The political leaders of the Scottish independence movement, the Scottish National Party (SNP), have a checkered history in terms of NATO participation. It wasn’t until 2012 that the SNP finally voted to ditch the anti-NATO element of its platform, and there is still significant opposition to NATO among the SNP grassroots. Should an independent Scotland seek NATO membership, it would have to reconcile its demands for nuclear disarmament with NATO agreements to deploy nuclear weapons.
One must ask whether an independent Scotland would be a security contributor or a free rider within the alliance structure. In facing a resurgent Russia, Scotland is geographically vital for intercepting Russian aircraft, ships, and submarines entering the North Atlantic. Even with conservative estimates of Scottish defense spending, it is likely that their defense capacity would be similar to smaller Nordic countries. Already, we have seen how Russian aircraft repeatedly challenge the airspace of the countries of the Baltics and Scandinavia countries — and the United Kingdom itself — would Scotland require an extension of already stretched NATO resources for its air policing as well?
In facing issues of terrorism, cybersecurity, and organized crime, the United States would have to build partnerships with new Scottish intelligence and law enforcement bodies, as Scotland would no longer participate in MI5, MI6, and GCHQ. Given the challenges of setting up these new bodies and building their capabilities, could Scotland potentially become a conduit for these nefarious activities? Would the United States see increased cybercrime and cyber espionage routed through Scottish networks? Would travel between Scotland and the United States continue under existing visa waiver policies?
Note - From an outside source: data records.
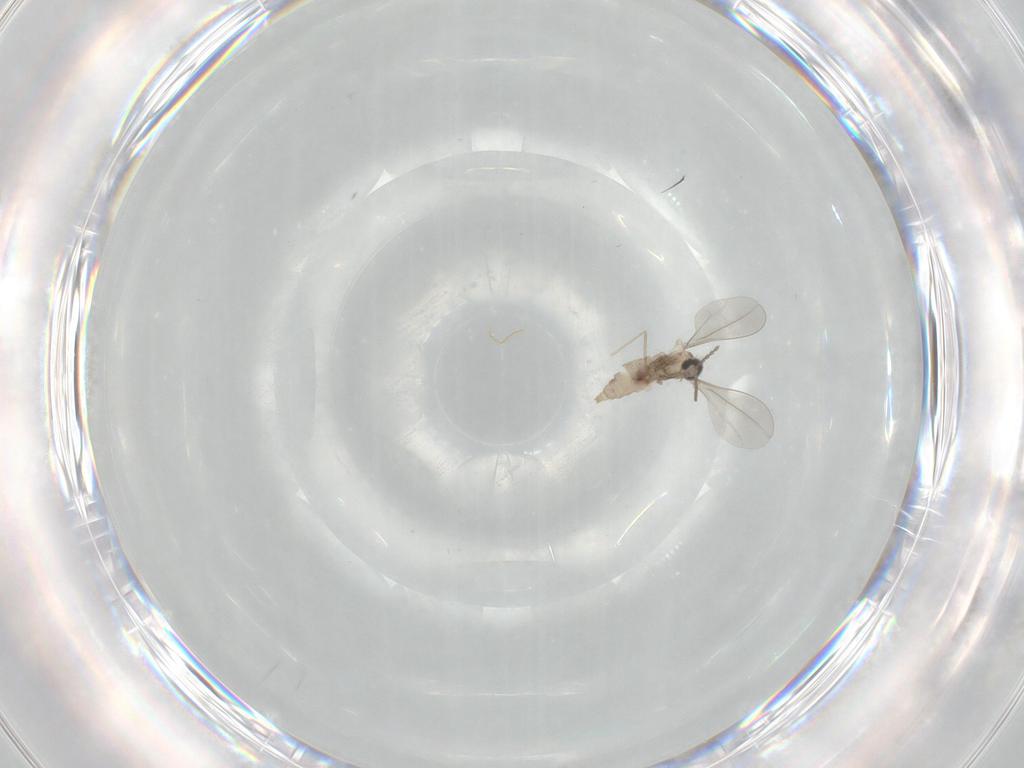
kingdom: Animalia
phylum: Arthropoda
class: Insecta
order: Diptera
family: Cecidomyiidae
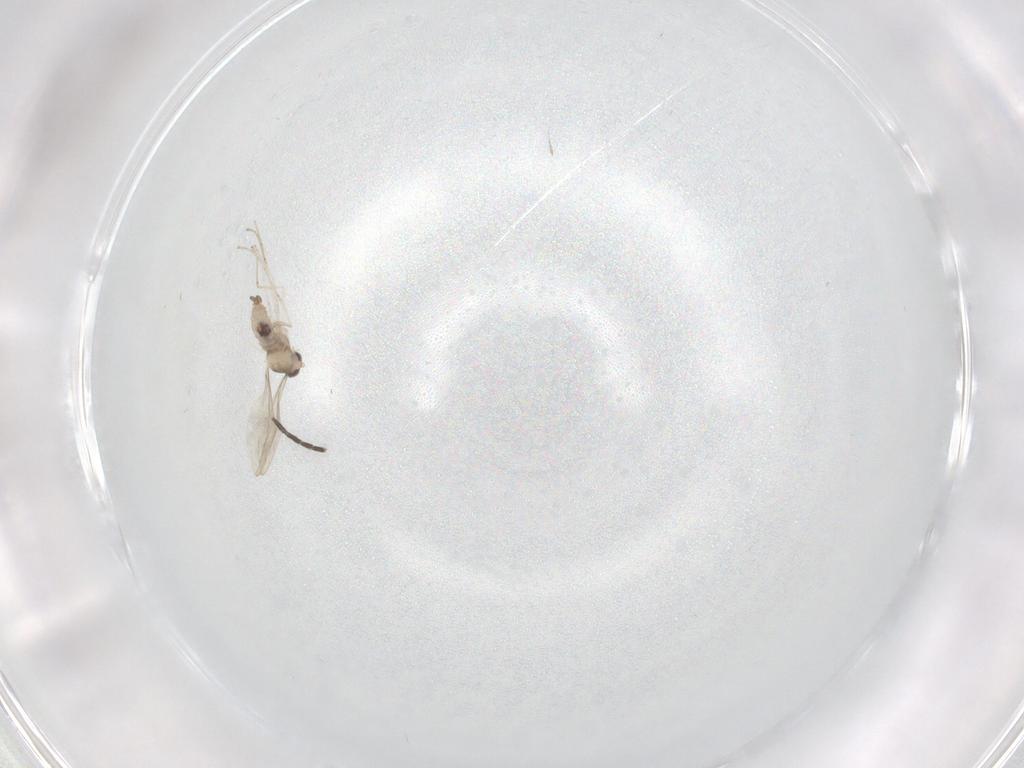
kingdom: Animalia
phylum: Arthropoda
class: Insecta
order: Diptera
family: Sciaridae
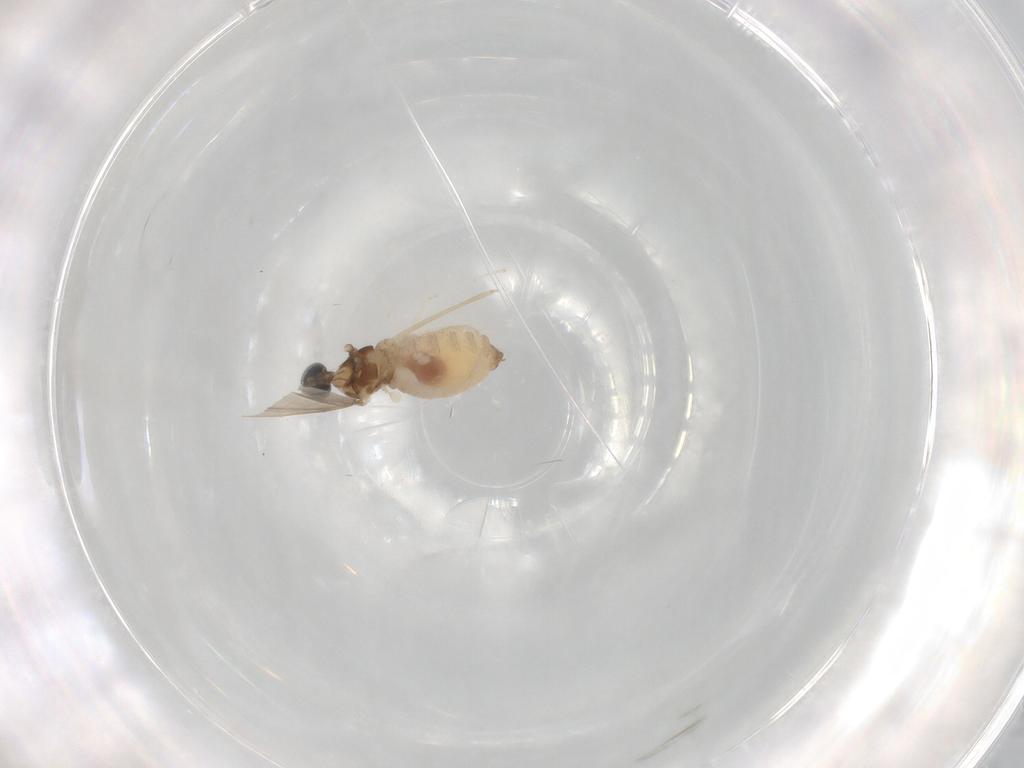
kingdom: Animalia
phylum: Arthropoda
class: Insecta
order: Diptera
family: Cecidomyiidae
Newly independent Scotland would have to build new security, intelligence, and law enforcement partnerships with the United States. There is no doubt that the United States and an independent Scotland could work together closely on these issues. Scotland and the United States share — and will continue to share — the same fundamental values. Still there are understandable concerns about the resources and capabilities of a United Kingdom that remains united compared to an independent Scotland and what remains of the United Kingdom. Ultimately, this would reshape U.S. national security and the transatlantic partnership.
Finally, as Scotland decides, it is worth remembering, when British surgeons worked to save American soldiers and marines in Afghanistan, some of the transfused blood came from the United Kingdom. For the young men and women on that operating table, it didn’t matter whether the blood came from Coventry, Cardiff, or Carnoustie.
Dan Mahaffee is the Director of Policy & Board Relations at the Center for the Study of the Presidency & Congress.